Supreme Court continues to shift religious liberty landscape
This Supreme Court is reshaping religious liberty without deference to principles that have protected it for decades.
The U.S. Supreme Court’s term that ended in June has been described as one of the most consequential in history. Decisions immediately affected abortion access, gun regulation and environmental protections. The Court also decided two important cases that reflect an ongoing shift in church-state law. Because the cases implicate two broad areas — government funding and religious expression — the decisions will likely have an impact far beyond the settings in which they arose.
First, in Carson v. Makin, the Court held that the state of Maine could not exclude religious schools from a tuition assistance program that allowed a state-funded education through private schools for the most rural districts. One of the state’s criteria for participating private schools was that they are nonsectarian, which is consistent with the state’s public school standards. Some parents sued seeking state funding to send their children to private, religious schools.
Though the Supreme Court previously upheld a state-funded voucher program that was intended to give parents a broad range of school choices including religious schools in Zelman v. Simmons-Harris (2002), none of the justices suggested that states were required to include religious education.
The Carson decision, however, follows a recent line of cases rejecting “no establishment” principles and holding that the Free Exercise Clause prohibits discrimination against religious institutions in government funding programs. In both Trinity Lutheran v. Comer (2017) and Espinoza v. Montana (2020), the Court rejected state efforts to avoid funding religion. Despite state constitutions that prohibited tax support for religious institutions, the Court held that the states could not exclude entities based on their religious status. In Carson, the Court went further, striking an exclusion that was more clearly geared to avoid state funding of an explicitly religious use: religious education.
The decision does not require states to fund religious schools absent a program that funds other private schools. It allows more opportunities for state funding of religious institutions, reducing expectations for the separation of church and state. The decision ignores the distinctiveness of religious education that has historically justified its different treatment.
In Kennedy v. Bremerton, decided by the same 6-3 majority, the Court held that a public high school football coach had a free speech and free exercise right to pray on the 50-yard line after games, and it held that the facts did not violate the Establishment Clause. The Court’s ruling rested on a narrow set of facts after the coach had been disciplined and stopped leading religious practices with his players. The Court dismissed the contention that the coach’s prayers at midfield were a continuation of prior practices or a government endorsement of religion. Instead, the majority stated: “The contested exercise before us does not involve leading prayers with the team or before any other captive audience.”
Viewed on those facts alone, the decision may be explained as simply upholding a line between individual prayer that is protected by the First Amendment and government-sponsored prayer that is prohibited by the same amendment.

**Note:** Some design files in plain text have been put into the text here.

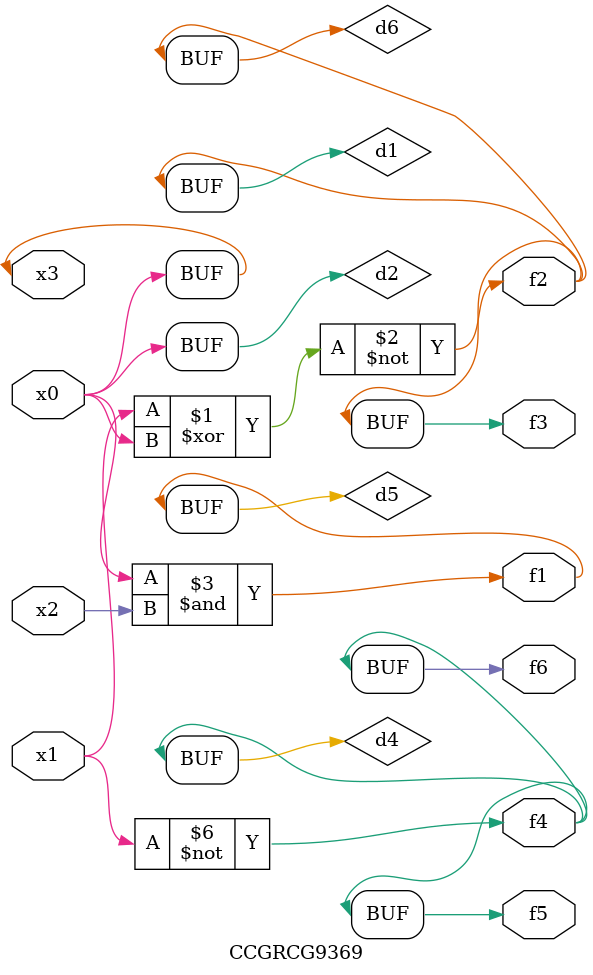
<source format=v>
module CCGRCG9369(
	input x0, x1, x2, x3,
	output f1, f2, f3, f4, f5, f6
);

	wire d1, d2, d3, d4, d5, d6;

	xnor (d1, x1, x3);
	buf (d2, x0, x3);
	nand (d3, x0, x2);
	not (d4, x1);
	nand (d5, d3);
	or (d6, d1);
	assign f1 = d5;
	assign f2 = d6;
	assign f3 = d6;
	assign f4 = d4;
	assign f5 = d4;
	assign f6 = d4;
endmodule

</source>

It provides no support for official school-sponsored religious practices. Nor does it support religious exercises by school officials that expressly coerce student participation.
Yet the opinion fundamentally changes expectations about how the government will protect religious liberty. Justice Neil Gorsuch’s majority opinion didn’t discuss the important school prayer cases that have provided guidance to schools for nearly seven decades. It didn’t address the distinct roles and relative positions of influence of students and teachers that should matter in this school context, as urged in a BJC-led amicus brief in the case. Instead, the Court explicitly abandoned the long-standing Lemon test often used in Establishment Clause cases. That test from a 1971 case has helped avoid government interference in religion by requiring that government actions have a secular purpose and a primary effect that neither advances nor inhibits religion, and it requires that the government avoids becoming entangled with religion.
Leaving lower courts with little guidance (other than reference to “historical practices and understandings”), this Court is reshaping religious liberty without deference to principles that have protected it for decades. Whether its approach results in greater conflict over religion or simply more religion in government spheres seems something the Court is willing to risk.